Entries drawn from a collection:
● ● ●
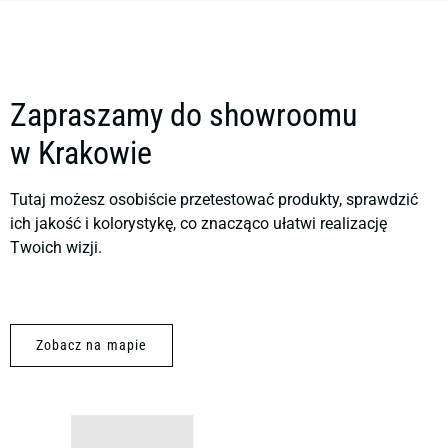
Zapraszamy do showroomu
w Krakowie
Tutaj możesz osobiście przetestować produkty, sprawdzić
ich jakość i kolorystykę, co znacząco ułatwi realizację
Twoich wizji.
Zobacz na mapie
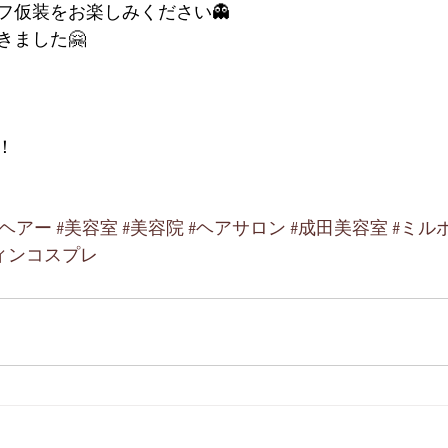
フ仮装をお楽しみください👻
きました🤗
！
ルヘアー
#美容室
#美容院
#ヘアサロン
#成田美容室
#ミル
ィンコスプレ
● ● ●
PROBLEM
Print all of the lines above character for character, leaving the pictures out.

RESPONSE BOX
Zapraszamy do showroomu
w Krakowie
Tutaj możesz osobiście przetestować produkty, sprawdzić
ich jakość i kolorystykę, co znacząco ułatwi realizację
Twoich wizji.
Zobacz na mapie
フ仮装をお楽しみください👻
きました🤗
！
ルヘアー
#美容室
#美容院
#ヘアサロン
#成田美容室
#ミル
ィンコスプレ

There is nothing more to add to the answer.